Bugüne kadar birkaç kapitalist ülkede DAİŞ'lilerin yargılandığı ve caza aldığı örnekler olsa da "insanlığa karşı işlenmiş suçlar" kategorisinde ele alınmadı; terör örgütüne üye olmak, adli, bireysel vaka statüsünde yargılanıp ceza aldılar. Özerk Yönetim mahkemelerinde yargılanması bu yanıyla da DAİŞ'in suçlarının insanlığa karşı işlenmiş suçlar tanımı içinde ele alınacak olması da bir ilk olacak.

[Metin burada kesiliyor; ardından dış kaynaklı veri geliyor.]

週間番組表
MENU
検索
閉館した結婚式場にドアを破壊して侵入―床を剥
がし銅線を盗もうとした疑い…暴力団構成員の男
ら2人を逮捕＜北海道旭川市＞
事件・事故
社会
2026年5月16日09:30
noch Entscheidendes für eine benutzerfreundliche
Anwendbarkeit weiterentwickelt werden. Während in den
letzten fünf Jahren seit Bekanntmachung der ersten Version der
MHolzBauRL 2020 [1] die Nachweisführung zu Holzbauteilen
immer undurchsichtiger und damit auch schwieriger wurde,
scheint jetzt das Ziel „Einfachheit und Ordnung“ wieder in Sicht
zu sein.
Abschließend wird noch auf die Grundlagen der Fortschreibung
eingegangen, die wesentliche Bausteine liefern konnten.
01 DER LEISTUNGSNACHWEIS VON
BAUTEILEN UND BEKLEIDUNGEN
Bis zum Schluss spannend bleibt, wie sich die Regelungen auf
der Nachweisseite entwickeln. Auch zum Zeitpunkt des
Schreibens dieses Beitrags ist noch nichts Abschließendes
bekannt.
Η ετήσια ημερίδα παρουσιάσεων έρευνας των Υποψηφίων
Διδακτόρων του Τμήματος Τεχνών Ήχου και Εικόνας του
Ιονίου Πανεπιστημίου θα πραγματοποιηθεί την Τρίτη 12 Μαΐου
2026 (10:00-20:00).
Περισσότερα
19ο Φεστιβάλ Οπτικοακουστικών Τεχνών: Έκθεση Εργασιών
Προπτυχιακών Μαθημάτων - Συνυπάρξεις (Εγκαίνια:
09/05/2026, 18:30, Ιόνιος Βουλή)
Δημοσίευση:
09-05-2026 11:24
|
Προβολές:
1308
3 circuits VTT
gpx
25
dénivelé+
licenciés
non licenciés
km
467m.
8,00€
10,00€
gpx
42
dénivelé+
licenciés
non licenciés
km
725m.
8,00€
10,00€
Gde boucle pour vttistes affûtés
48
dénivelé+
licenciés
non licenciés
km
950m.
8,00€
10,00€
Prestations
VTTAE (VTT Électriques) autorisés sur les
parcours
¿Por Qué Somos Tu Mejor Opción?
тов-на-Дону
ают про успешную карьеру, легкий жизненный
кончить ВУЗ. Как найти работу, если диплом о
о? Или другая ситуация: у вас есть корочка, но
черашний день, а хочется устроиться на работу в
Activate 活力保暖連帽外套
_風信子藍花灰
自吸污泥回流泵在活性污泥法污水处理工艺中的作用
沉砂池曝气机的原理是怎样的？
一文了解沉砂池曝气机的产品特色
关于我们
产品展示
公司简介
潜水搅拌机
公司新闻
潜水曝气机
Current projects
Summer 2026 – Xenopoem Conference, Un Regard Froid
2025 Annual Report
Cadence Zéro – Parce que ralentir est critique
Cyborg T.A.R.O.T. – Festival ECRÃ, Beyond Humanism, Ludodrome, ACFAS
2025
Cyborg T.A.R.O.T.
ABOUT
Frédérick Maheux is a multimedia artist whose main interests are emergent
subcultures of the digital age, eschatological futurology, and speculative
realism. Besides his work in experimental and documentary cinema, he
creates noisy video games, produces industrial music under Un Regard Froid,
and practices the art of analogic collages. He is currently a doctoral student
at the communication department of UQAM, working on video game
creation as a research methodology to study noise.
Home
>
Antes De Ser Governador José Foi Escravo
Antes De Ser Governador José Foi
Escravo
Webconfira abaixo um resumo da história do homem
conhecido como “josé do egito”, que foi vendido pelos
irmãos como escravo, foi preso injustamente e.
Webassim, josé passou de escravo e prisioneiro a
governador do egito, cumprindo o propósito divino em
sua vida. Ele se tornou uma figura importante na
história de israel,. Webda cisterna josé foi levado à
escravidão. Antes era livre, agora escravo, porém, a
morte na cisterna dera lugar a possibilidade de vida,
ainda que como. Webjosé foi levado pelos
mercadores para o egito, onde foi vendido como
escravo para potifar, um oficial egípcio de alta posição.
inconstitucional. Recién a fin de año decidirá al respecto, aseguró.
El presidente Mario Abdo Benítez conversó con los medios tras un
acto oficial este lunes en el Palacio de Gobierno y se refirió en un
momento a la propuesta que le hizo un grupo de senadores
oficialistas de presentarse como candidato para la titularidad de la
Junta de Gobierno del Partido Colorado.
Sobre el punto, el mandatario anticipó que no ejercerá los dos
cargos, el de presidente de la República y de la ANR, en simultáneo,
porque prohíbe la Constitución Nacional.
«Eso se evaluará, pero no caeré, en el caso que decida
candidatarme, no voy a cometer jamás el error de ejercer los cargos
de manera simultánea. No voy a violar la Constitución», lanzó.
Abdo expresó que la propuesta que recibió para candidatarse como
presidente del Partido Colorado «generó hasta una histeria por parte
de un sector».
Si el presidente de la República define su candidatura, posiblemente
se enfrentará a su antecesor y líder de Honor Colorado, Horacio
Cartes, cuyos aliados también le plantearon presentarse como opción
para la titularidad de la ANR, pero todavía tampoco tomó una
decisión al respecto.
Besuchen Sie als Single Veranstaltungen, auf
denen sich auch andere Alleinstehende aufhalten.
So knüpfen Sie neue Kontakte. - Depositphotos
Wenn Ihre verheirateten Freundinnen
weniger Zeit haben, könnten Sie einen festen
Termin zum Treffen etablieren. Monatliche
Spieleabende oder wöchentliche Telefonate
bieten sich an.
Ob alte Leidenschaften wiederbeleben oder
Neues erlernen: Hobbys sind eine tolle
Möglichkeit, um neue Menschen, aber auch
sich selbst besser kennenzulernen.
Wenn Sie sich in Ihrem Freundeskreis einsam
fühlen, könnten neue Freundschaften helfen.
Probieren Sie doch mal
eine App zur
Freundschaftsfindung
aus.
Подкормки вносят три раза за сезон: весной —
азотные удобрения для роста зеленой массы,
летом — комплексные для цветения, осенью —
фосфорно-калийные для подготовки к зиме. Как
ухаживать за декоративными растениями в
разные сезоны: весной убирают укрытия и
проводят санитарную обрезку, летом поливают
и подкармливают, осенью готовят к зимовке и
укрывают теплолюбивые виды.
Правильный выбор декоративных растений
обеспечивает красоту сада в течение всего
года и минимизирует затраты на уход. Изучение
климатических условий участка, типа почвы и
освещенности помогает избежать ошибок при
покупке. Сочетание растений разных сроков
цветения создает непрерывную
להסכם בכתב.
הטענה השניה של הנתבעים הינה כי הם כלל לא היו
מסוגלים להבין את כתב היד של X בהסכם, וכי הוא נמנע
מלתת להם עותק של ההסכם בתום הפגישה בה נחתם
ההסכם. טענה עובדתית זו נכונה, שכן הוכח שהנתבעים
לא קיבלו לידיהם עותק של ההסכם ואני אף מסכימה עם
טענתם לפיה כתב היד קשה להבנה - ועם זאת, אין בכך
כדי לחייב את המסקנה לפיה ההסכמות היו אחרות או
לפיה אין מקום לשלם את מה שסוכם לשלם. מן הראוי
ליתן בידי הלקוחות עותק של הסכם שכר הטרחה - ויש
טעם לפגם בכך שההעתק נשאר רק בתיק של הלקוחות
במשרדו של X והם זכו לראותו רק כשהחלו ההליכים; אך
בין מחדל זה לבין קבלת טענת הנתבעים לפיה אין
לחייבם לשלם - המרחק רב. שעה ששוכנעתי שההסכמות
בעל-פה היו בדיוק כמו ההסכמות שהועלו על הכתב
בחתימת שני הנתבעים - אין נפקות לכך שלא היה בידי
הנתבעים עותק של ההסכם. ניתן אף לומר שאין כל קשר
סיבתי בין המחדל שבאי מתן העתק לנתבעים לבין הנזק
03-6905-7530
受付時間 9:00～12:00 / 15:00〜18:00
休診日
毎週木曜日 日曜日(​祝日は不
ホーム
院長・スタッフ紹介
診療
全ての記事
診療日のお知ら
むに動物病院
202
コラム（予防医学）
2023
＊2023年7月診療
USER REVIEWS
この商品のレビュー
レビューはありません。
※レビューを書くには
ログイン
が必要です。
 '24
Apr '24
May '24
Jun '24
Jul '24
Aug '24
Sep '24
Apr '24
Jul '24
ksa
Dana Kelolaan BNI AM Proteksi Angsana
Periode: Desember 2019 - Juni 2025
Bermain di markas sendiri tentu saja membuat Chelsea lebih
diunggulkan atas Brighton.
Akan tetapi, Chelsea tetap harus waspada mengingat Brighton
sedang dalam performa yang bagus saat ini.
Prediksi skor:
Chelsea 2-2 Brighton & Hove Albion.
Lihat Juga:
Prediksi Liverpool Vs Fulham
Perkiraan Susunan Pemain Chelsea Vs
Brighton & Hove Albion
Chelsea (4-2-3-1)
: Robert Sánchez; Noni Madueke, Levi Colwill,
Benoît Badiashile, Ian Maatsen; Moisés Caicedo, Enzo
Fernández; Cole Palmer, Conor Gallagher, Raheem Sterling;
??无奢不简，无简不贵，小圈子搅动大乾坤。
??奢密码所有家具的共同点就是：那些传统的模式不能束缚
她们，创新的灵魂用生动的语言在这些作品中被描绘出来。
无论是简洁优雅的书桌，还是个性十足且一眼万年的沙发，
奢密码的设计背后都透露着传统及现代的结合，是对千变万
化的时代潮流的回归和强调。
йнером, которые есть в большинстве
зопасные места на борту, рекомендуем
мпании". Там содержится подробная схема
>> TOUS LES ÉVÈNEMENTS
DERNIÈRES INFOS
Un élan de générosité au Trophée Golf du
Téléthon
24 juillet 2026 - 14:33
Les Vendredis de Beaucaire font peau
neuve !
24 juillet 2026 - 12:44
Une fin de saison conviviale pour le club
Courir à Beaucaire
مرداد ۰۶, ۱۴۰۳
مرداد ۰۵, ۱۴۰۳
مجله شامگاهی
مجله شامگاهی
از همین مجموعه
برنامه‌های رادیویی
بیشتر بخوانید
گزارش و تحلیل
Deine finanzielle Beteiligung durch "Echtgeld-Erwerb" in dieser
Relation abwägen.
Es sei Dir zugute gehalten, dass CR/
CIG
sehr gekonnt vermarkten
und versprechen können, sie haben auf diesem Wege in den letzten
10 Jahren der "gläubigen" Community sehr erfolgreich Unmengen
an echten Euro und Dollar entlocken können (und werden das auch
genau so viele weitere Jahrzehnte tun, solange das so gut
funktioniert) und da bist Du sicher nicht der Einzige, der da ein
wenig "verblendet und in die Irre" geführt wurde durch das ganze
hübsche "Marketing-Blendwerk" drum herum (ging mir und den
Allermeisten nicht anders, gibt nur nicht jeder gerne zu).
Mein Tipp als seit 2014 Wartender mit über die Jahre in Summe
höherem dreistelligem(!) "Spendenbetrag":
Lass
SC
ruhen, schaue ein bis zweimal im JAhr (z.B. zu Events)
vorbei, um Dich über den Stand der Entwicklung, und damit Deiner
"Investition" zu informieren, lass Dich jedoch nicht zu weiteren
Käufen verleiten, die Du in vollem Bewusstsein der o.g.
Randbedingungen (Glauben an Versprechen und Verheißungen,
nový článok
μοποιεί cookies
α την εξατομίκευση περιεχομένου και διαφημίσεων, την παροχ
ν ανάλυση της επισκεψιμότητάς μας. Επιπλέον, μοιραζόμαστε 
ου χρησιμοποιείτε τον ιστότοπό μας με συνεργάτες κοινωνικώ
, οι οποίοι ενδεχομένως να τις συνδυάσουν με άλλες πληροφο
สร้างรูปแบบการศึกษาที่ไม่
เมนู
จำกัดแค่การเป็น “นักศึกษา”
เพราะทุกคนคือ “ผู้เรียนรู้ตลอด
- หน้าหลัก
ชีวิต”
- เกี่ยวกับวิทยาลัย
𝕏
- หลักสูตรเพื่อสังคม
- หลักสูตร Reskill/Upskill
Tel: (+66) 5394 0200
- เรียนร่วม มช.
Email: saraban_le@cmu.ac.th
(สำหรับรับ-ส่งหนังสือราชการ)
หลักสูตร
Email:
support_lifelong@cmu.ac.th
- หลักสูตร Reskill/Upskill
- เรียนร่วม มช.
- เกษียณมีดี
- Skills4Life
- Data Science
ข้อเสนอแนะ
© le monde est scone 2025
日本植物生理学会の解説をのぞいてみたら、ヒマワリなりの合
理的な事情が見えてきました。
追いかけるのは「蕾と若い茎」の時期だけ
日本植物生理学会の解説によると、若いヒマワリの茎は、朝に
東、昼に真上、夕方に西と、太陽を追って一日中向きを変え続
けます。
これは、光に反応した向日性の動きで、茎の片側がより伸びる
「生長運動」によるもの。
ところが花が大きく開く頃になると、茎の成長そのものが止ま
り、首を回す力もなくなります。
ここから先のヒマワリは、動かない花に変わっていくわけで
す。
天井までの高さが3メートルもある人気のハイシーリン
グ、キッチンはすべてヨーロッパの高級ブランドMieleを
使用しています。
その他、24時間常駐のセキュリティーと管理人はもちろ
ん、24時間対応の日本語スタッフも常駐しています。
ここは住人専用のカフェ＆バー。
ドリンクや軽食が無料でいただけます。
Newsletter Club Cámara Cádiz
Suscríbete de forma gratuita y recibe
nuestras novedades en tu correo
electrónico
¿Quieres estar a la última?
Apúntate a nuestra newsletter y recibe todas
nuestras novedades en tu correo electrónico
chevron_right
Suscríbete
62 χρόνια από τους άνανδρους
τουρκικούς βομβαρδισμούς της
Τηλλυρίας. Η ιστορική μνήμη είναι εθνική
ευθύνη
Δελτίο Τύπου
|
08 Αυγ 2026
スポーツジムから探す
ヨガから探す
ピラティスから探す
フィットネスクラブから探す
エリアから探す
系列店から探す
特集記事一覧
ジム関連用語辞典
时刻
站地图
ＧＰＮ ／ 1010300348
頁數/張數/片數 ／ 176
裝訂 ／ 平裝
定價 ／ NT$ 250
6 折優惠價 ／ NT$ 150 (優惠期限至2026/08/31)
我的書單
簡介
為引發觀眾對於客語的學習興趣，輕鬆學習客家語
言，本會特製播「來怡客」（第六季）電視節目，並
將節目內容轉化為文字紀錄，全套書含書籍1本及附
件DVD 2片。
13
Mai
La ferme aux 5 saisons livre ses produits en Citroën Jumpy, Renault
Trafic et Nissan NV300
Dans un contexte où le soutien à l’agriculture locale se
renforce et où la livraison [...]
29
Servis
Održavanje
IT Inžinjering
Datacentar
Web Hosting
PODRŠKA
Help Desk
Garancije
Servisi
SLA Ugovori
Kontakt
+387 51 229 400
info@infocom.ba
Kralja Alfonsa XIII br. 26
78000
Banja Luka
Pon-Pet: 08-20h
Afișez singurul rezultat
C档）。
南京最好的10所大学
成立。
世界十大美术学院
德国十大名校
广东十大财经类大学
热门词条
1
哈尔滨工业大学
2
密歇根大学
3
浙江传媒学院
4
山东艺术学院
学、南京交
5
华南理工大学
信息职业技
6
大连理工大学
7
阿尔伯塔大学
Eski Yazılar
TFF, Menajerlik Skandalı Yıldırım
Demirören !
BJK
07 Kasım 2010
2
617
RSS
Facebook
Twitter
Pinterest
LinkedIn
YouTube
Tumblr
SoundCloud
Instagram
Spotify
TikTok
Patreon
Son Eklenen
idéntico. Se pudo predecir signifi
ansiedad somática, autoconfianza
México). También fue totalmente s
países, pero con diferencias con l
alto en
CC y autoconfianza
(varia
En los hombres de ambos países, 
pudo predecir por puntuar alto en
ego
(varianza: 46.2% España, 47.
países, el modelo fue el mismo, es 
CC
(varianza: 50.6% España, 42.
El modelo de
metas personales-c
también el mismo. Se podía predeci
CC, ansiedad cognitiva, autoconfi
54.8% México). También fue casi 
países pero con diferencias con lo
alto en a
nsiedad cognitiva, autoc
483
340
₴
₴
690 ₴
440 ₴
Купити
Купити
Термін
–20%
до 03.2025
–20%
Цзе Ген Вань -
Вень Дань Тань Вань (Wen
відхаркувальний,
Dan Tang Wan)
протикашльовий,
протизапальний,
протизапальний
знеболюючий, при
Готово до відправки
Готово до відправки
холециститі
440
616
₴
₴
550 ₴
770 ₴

DAİŞ'İN DESTEKÇİSİ TÜRKİYE VE DAVA İLE İLİŞKİSİ
Yargılamalarda; DAİŞ'in nasıl kurulduğu, kuruluş gerekçesi neydi? Örgütün işleyişi, emir-komuta zinciri, özel olarak hedef aldığı halklar ve inançlar var mıydı bu halklar ve inançlar kimlerdi? DAİŞ'in müttefikleri kimlerdi? İlişki ağı neydi? Hangi devletler veya kurumlar destek veriyordu? Savaş sürecinde sembol haline gelen Kobanê'ye saldırı nasıl planlandı?

Bu soruların yanıtları aranırken, tek tek kişilerin katıldığı eylemler, işlediği suçlar da yargılama konusu yapılacak. Bunlar sonucunda savaş suçu, adi suçların dışında insanlığa karşı işlenmiş suçlar ortaya çıktığı koşullarda her şeyden öte faşist DAİŞ'e destek veren Türkiye, Katar gibi finansörlüğünü, teknik, lojistik, askeri olarak onu destekleyen ülkeler de bu suçun ortağı oldukları bir kere daha dünya kamuoyuna gösterilmiş olacak. Yani, işgalci faşist Türk devleti söz konusu olduğunda himaye ettiği DAİŞ'in suç ortağı olarak yargılanmasının da yolu açılmış olacak. Kuşkusuz bunun davalar etrafında oluşturulacak devrimci kamuoyuyla birlikte sağlanacağının altını çizmek gerekir.

Özerk Yönetim mahkemelerindeki yargılamalar başkaca ülkelerde yargılanan DAİŞ'lilerin mahkemeleri bakımından da örnek teşkil edebilecek. DAİŞ'in, Kürt, Süryani, Asuri, Keldani, Êzidi, Alevi, halklarına karşı işlediği insanlık suçlarının yargılanması faşist DAİŞ'i destekleyen ülkeler tarafından değil DAİŞ'in yenildiği topraklarda yapılması meşrudur.